Here are some more specific questions:

  1. How can one start a metro app headlessly, and in the metro app is there a way to detect this so that it does not wait for user input?

  2. Is it possible to access files within the package of a metro app from an outside process?

EDIT - A workaround would be to create a custom Visual Studio test runner and then find a way to run the tests automatically with each build. I know this can be done within the IDE, but I'm not sure if there's a way to do this with a script.

解决方案

I imagine you've long since moved past this problem, but for the sake of anyone else looking to do this, I got it to work without too much hassle. To execute a Metro app in an automated/headless fashion, I wrote a simple desktop command-line utility that takes the name of a metro app and makes use of the IApplicationActivationManager interface to launch it. I can then call that utility from a script.

The second argument to that inteface's ActivateApplication method is a string that gets passed in to the activated app, kind of like command-line arguments. It shows up as the Arguments property of the LaunchActivatedEventArgs that is received by the app's OnLaunched handler. The default implementation of OnLaunched in the Visual Studio template projects passes this value to the MainPage when it first navigates to it, where it comes through into the OnNavigatedTo handler as the Parameter property of the NavigationEventArgs. You could catch it in whichever place is more convenient.

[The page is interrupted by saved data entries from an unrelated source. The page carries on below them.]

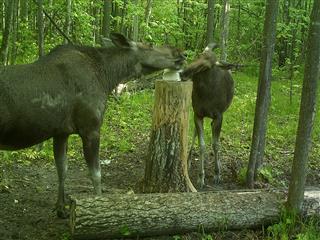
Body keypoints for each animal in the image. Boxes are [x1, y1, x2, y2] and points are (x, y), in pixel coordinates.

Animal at [0, 33, 185, 218]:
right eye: (150, 44)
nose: (181, 53)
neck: (107, 77)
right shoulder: (91, 128)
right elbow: (96, 174)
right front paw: (98, 208)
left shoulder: (61, 132)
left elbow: (62, 169)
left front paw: (61, 208)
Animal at [182, 44, 235, 188]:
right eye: (199, 55)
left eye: (207, 66)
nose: (184, 72)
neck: (206, 95)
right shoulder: (197, 114)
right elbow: (202, 145)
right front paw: (201, 177)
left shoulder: (219, 116)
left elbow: (215, 144)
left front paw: (217, 174)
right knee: (195, 133)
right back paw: (188, 160)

My launcher utility passes a hard-coded flag through there, as well as forwarding its own command-line arguments. That allows the top-level script to pass arbitrary data down into the Metro app. The app can use that data to realize that it's running headless and run its tests. It can spit out whatever kind of result data you like into one of its folders (like its LocalFolder), which a desktop app can then read from %LOCALAPPDATA%\Packages\APPNAME\LocalState. I setup my launcher utility to wait for the result files to appear after launching the app, and then use them to determine its own exit code. The launcher utility can't kill the app afterward, but the app can kill itself when it's done via CoreApplication.Exit.

That setup worked great for a while, but a problem that I'm running into now is that the app isn't always launched to the foreground, and the runtime will suspend/terminate the app after it hasn't been the foreground app for some amount of time (currently ~10-15 seconds). So any tests that take too long won't work with this approach, barring some workaround that I haven't discovered yet (which I was searching for when I came across this question).

这篇关于无头无阻地运行一个地铁应用程序的文章就介绍到这了,希望我们推荐的答案对大家有所帮助,也希望大家多多支持IT屋!